• _Do this_
Convert the lines below into a JSON list of strings, one string per line, skipping any blank lines. Leave the pictures out of the output.

Saved entries
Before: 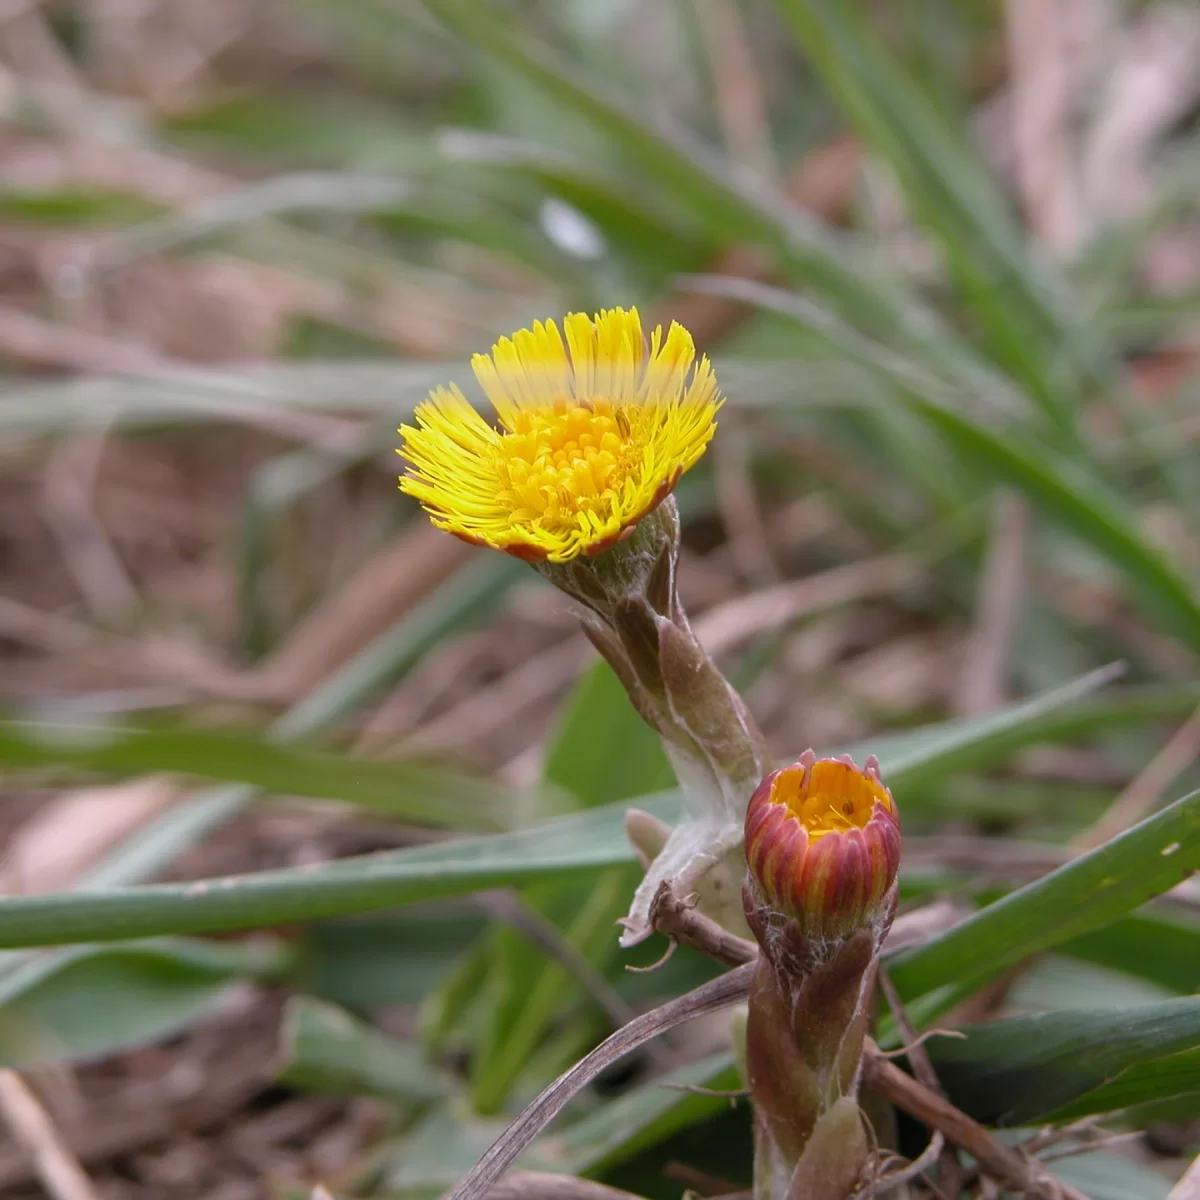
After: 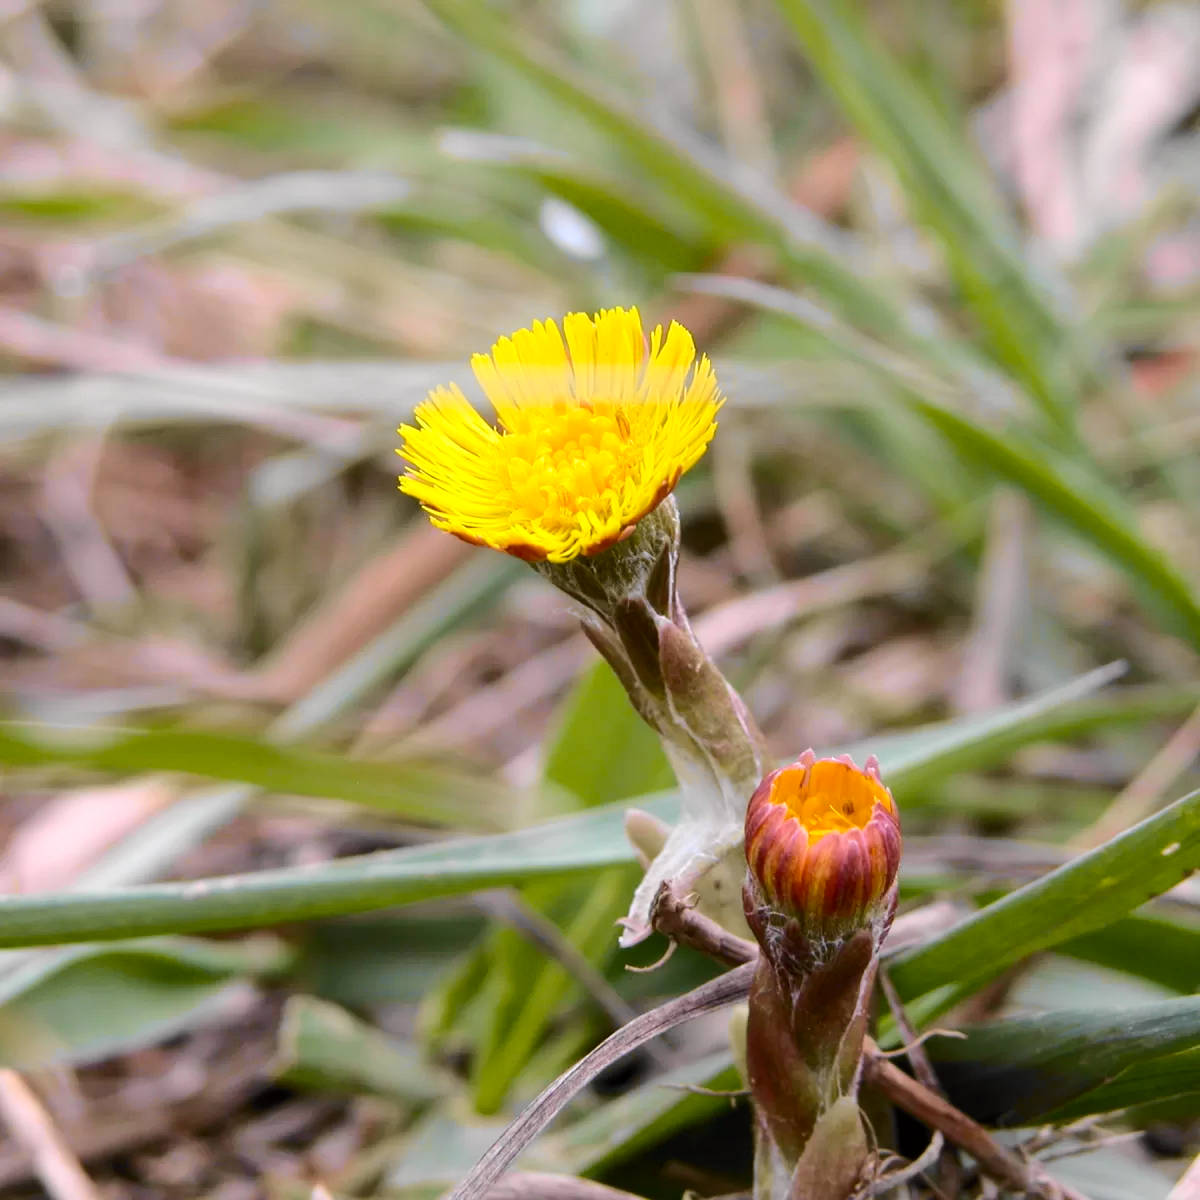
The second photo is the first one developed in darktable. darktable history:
tone curve: curves: ch0 [(0.017, 0) (0.107, 0.071) (0.295, 0.264) (0.447, 0.507) (0.54, 0.618) (0.733, 0.791) (0.879, 0.898) (1, 0.97)]; ch1 [(0, 0) (0.393, 0.415) (0.447, 0.448) (0.485, 0.497) (0.523, 0.515) (0.544, 0.55) (0.59, 0.609) (0.686, 0.686) (1, 1)]; ch2 [(0, 0) (0.369, 0.388) (0.449, 0.431) (0.499, 0.5) (0.521, 0.505) (0.53, 0.538) (0.579, 0.601) (0.669, 0.733) (1, 1)], color space Lab, independent channels, preserve colors none
tone equalizer: -8 EV -0.404 EV, -7 EV -0.359 EV, -6 EV -0.297 EV, -5 EV -0.246 EV, -3 EV 0.206 EV, -2 EV 0.315 EV, -1 EV 0.374 EV, +0 EV 0.434 EV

• _Exercise result_
[
  "Before: ",
  "After: ",
  "The second photo is the first one developed in darktable. darktable history:",
  "tone curve: curves: ch0 [(0.017, 0) (0.107, 0.071) (0.295, 0.264) (0.447, 0.507) (0.54, 0.618) (0.733, 0.791) (0.879, 0.898) (1, 0.97)]; ch1 [(0, 0) (0.393, 0.415) (0.447, 0.448) (0.485, 0.497) (0.523, 0.515) (0.544, 0.55) (0.59, 0.609) (0.686, 0.686) (1, 1)]; ch2 [(0, 0) (0.369, 0.388) (0.449, 0.431) (0.499, 0.5) (0.521, 0.505) (0.53, 0.538) (0.579, 0.601) (0.669, 0.733) (1, 1)], color space Lab, independent channels, preserve colors none",
  "tone equalizer: -8 EV -0.404 EV, -7 EV -0.359 EV, -6 EV -0.297 EV, -5 EV -0.246 EV, -3 EV 0.206 EV, -2 EV 0.315 EV, -1 EV 0.374 EV, +0 EV 0.434 EV"
]